Instrucciones:
a) Responda, según el texto sobre la asamblea de Libre en Siguatepeque:
(i) ¿Qué porcentaje de votos obtuvo Libre?
(ii) ¿En qué fecha tuvo lugar la derrota electoral?
(iii) ¿Cuántos votos reivindica Rixi Moncada como capital político?
b) Transcriba del texto sobre la asamblea de Libre en Siguatepeque el fragmento que comienza con las palabras que contienen "Lo de Siguatepeque" y termina con "mirarse al espejo.".

Sección del documento:
......
Lo de Siguatepeque no fue una simple asamblea partidaria; fue algo mucho más viejo y reconocible: un rito de clan. Libre llegó herido a hacerse una pregunta que parecía inevitable —¿por qué perdimos?— y salió de ahí con otra respuesta: no perdimos nosotros, perdió el pueblo engañado; y el partido sigue siendo de los mismos de siempre. La escena es casi antropológica: el grupo dirigente se sienta en círculo, invoca a la resistencia, nombra enemigos externos, reafirma lealtades internas y reparte culpas hacia afuera con una precisión impecable. Todo menos algo: mirarse al espejo.
En teoría, una derrota electoral como la del 30 de noviembre debería abrir una grieta para la autocrítica. Un 19.29 % frente a más del 40 % de Asfura y casi 40 % de Nasralla no es un tropiezo; es un portazo en la cara. Pero en Siguatepeque el mensaje fue otro: los números se aceptan, la realidad no. Se reconoce el resultado, pero se niega su legitimidad. La fórmula es elegante: sí, perdimos, pero no porque el electorado nos rechazó, sino porque el imperio, el narco estado, las maras, los medios, las telefónicas y hasta los mensajes a las remesas conspiraron contra nosotros. Es la consagración de una lógica que en política es adictiva: si el mundo entero conspira contra ti, nunca tienes culpa de nada.
El papel de Rixi Moncada en ese guion es revelador. Hay candidatos que después de perder salen a decir: “me equivoqué aquí, aquí y aquí; aprendí esto, fallé en aquello”. Ella no. Rixi se presenta como alguien que perdona a quienes no la apoyaron, como quien otorga indulgencia desde un peldaño moral superior. Reivindica los 700 mil votos como un gran capital político —que lo son—, pero no como evidencia de un techo bajo frente a una sociedad que, sencillamente, no la quiso como presidenta.
......
(Elementos guardados)
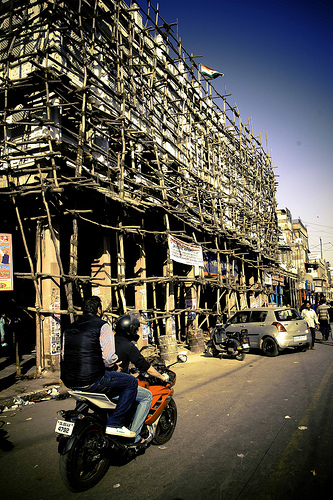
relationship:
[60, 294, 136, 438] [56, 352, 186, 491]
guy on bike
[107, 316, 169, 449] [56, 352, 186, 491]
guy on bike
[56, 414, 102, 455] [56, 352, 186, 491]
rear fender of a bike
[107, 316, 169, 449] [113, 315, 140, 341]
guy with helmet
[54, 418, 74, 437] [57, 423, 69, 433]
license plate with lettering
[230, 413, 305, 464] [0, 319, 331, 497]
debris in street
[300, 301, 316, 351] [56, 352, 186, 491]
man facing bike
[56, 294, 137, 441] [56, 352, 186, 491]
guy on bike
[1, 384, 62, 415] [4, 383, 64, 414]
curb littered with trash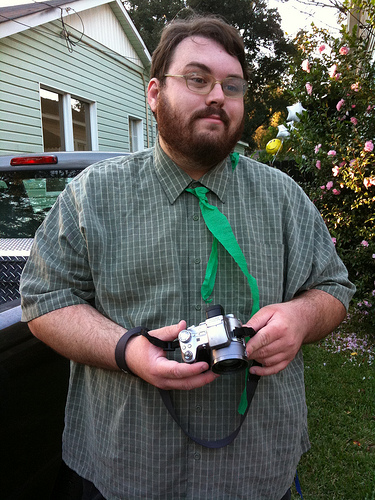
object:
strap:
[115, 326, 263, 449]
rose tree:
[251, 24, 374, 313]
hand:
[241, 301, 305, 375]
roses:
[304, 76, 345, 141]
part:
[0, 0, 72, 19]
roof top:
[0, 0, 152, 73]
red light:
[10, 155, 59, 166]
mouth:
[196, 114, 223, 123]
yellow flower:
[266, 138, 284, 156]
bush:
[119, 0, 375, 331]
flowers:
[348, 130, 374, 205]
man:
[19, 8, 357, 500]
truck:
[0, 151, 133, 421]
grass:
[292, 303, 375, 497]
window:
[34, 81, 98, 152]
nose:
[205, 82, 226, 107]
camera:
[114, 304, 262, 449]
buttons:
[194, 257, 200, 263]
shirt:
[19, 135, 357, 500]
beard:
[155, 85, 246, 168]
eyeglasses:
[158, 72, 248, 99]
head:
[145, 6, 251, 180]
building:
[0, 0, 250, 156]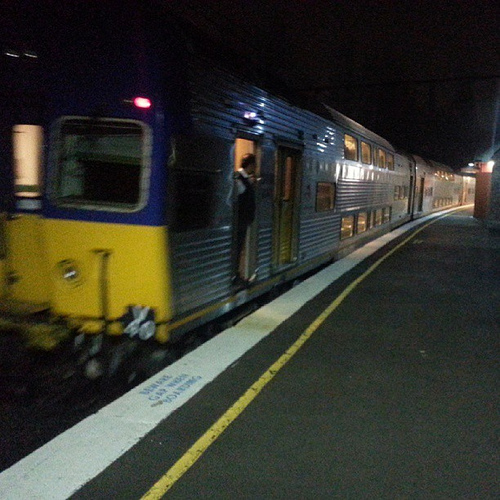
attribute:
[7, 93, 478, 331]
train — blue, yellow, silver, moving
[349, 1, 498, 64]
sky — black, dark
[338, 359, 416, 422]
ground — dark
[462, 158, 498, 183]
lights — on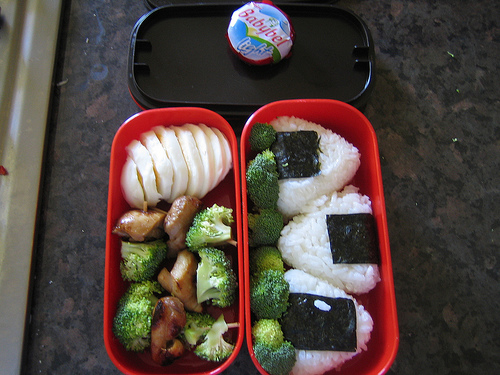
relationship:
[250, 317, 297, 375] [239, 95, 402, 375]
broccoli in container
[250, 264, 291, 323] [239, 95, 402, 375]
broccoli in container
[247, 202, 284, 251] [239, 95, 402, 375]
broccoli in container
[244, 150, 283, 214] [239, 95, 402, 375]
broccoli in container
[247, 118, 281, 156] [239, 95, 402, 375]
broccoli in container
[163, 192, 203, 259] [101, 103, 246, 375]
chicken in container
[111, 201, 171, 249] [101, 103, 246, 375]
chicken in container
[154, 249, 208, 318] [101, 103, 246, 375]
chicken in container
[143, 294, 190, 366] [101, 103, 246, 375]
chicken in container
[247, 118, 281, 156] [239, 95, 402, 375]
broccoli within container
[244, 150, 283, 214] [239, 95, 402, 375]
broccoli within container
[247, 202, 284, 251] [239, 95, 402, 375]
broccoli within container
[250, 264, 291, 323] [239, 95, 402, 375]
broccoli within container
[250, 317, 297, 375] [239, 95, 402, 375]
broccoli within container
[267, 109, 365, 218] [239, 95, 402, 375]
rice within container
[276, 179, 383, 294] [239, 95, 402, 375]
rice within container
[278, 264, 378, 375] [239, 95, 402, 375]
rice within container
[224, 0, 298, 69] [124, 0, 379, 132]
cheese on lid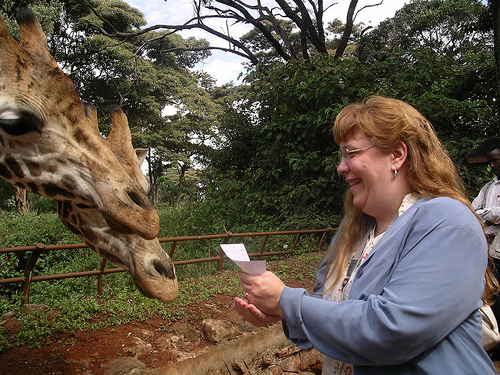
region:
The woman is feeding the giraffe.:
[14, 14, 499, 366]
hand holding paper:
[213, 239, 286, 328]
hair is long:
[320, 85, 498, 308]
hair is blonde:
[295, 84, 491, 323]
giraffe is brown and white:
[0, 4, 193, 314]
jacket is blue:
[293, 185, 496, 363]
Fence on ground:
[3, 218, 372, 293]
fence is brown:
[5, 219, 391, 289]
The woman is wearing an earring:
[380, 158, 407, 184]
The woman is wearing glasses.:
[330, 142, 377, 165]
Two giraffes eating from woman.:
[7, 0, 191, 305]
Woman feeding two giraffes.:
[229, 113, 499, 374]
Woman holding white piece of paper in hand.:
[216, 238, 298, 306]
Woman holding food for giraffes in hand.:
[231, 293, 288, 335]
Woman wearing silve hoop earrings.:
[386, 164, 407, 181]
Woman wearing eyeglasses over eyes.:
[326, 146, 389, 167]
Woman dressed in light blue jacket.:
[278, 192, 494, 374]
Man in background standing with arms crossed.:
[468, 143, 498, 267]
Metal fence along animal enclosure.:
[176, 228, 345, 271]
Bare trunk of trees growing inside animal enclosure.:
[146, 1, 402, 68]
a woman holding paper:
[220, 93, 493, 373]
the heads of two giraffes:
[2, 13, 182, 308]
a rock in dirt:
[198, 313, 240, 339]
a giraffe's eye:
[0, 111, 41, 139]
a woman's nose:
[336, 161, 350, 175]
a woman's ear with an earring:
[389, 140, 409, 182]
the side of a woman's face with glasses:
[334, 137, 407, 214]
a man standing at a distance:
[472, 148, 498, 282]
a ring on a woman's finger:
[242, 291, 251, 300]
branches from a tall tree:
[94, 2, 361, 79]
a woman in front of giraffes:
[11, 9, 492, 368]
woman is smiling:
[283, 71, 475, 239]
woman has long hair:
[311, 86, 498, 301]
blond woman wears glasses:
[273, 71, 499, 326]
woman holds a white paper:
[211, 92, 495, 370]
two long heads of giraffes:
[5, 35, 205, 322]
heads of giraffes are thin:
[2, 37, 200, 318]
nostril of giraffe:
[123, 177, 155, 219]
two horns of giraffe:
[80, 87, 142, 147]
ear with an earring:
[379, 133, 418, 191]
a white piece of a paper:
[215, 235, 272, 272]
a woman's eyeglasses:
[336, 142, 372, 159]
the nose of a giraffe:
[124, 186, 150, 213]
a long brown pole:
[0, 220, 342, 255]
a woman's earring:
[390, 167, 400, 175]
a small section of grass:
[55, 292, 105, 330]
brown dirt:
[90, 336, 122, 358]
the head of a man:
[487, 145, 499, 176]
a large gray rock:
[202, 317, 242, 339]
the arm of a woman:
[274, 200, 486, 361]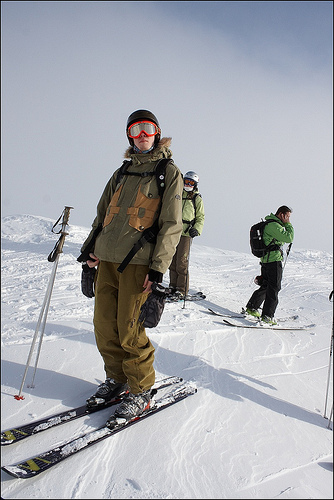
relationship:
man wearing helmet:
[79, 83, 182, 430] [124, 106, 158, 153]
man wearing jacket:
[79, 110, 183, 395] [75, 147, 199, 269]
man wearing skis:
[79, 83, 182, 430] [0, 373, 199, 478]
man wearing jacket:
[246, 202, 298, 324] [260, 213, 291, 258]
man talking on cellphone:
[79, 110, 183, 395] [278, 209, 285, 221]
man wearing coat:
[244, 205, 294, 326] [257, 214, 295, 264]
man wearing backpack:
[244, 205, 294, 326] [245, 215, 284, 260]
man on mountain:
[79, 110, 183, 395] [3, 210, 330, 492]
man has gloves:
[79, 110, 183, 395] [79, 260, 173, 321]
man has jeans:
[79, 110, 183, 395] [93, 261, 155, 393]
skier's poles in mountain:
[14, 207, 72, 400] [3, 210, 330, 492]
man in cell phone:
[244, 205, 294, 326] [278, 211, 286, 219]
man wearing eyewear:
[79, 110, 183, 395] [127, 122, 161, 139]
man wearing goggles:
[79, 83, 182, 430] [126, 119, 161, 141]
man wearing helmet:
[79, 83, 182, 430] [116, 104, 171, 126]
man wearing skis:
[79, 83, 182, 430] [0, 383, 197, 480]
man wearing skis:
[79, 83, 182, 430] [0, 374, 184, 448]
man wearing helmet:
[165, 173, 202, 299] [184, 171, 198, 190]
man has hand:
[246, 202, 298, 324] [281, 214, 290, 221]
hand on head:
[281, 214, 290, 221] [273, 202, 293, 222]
......
Respuestas escritas:
a)
(i) Un 19.29 %.
(ii) El 30 de noviembre.
(iii) 700 mil votos.

b)
Lo de Siguatepeque no fue una simple asamblea partidaria; fue algo mucho más viejo y reconocible: un rito de clan. Libre llegó herido a hacerse una pregunta que parecía inevitable —¿por qué perdimos?— y salió de ahí con otra respuesta: no perdimos nosotros, perdió el pueblo engañado; y el partido sigue siendo de los mismos de siempre. La escena es casi antropológica: el grupo dirigente se sienta en círculo, invoca a la resistencia, nombra enemigos externos, reafirma lealtades internas y reparte culpas hacia afuera con una precisión impecable. Todo menos algo: mirarse al espejo.